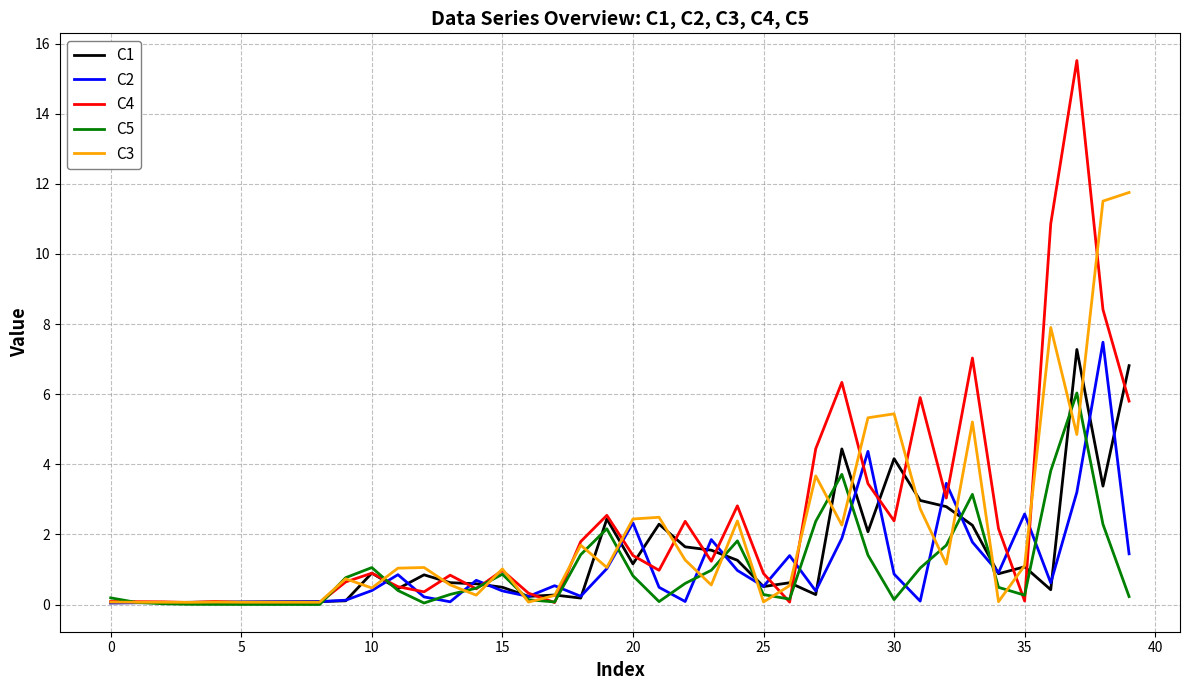

How many series are shown in this chart?

5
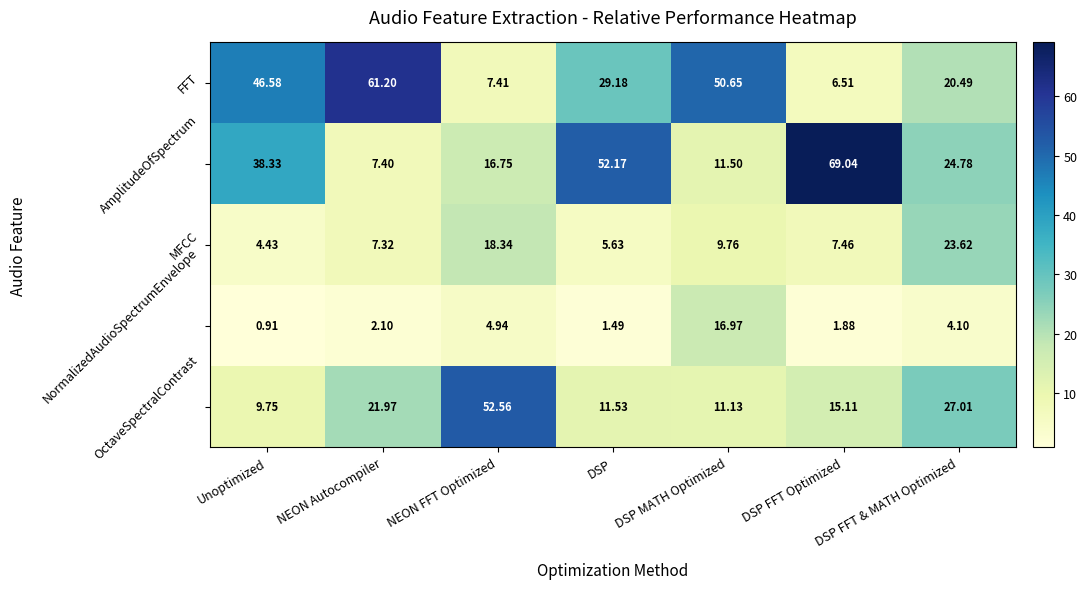

Rank the series by their maximum value, from lowest to highest.

NormalizedAudioSpectrumEnvelope, MFCC, OctaveSpectralContrast, FFT, AmplitudeOfSpectrum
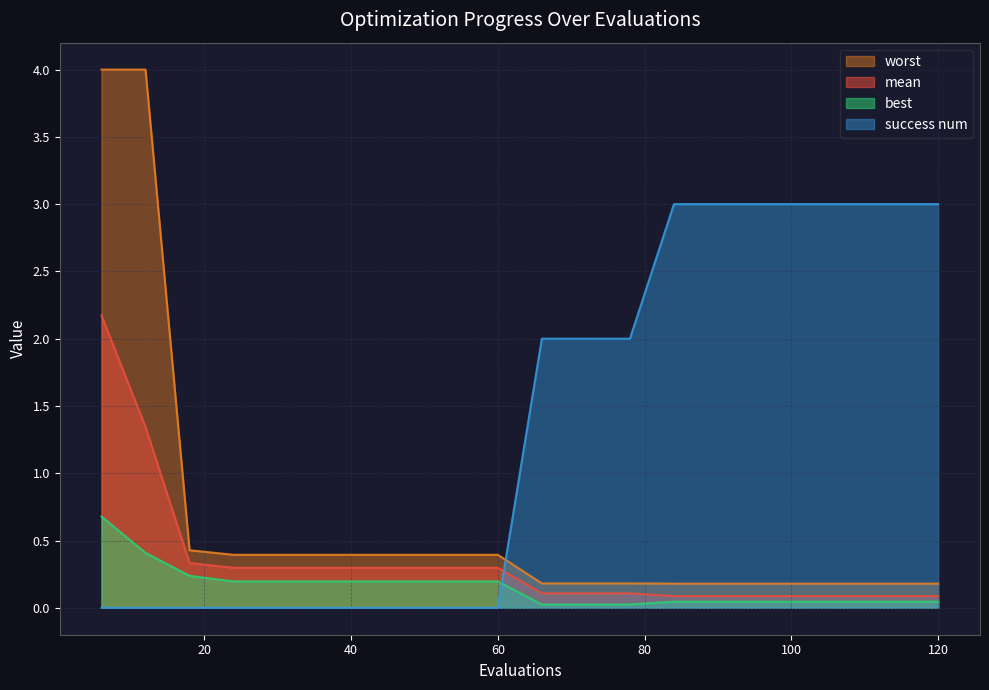

Reading right to left, list all the values displayed in this chart.

mean: 0.1	0.1	0.1	0.1	0.1	0.1	0.1	0.1	0.1	0.1	0.3	0.3	0.3	0.3	0.3	0.3	0.3	0.3	1.3	2.2
best: 0.0	0.0	0.0	0.0	0.0	0.0	0.0	0.0	0.0	0.0	0.2	0.2	0.2	0.2	0.2	0.2	0.2	0.2	0.4	0.7
worst: 0.2	0.2	0.2	0.2	0.2	0.2	0.2	0.2	0.2	0.2	0.4	0.4	0.4	0.4	0.4	0.4	0.4	0.4	4.0	4.0
success num: 3.0	3.0	3.0	3.0	3.0	3.0	3.0	2.0	2.0	2.0	0.0	0.0	0.0	0.0	0.0	0.0	0.0	0.0	0.0	0.0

===============

Task statement
Reproduce all of the data above verbatim, omitting the pictures.

Task output
How many series are shown in this chart?

5

Rank the series by their maximum value, from lowest to highest.

NormalizedAudioSpectrumEnvelope, MFCC, OctaveSpectralContrast, FFT, AmplitudeOfSpectrum

Reading right to left, list all the values displayed in this chart.

mean: 0.1	0.1	0.1	0.1	0.1	0.1	0.1	0.1	0.1	0.1	0.3	0.3	0.3	0.3	0.3	0.3	0.3	0.3	1.3	2.2
best: 0.0	0.0	0.0	0.0	0.0	0.0	0.0	0.0	0.0	0.0	0.2	0.2	0.2	0.2	0.2	0.2	0.2	0.2	0.4	0.7
worst: 0.2	0.2	0.2	0.2	0.2	0.2	0.2	0.2	0.2	0.2	0.4	0.4	0.4	0.4	0.4	0.4	0.4	0.4	4.0	4.0
success num: 3.0	3.0	3.0	3.0	3.0	3.0	3.0	2.0	2.0	2.0	0.0	0.0	0.0	0.0	0.0	0.0	0.0	0.0	0.0	0.0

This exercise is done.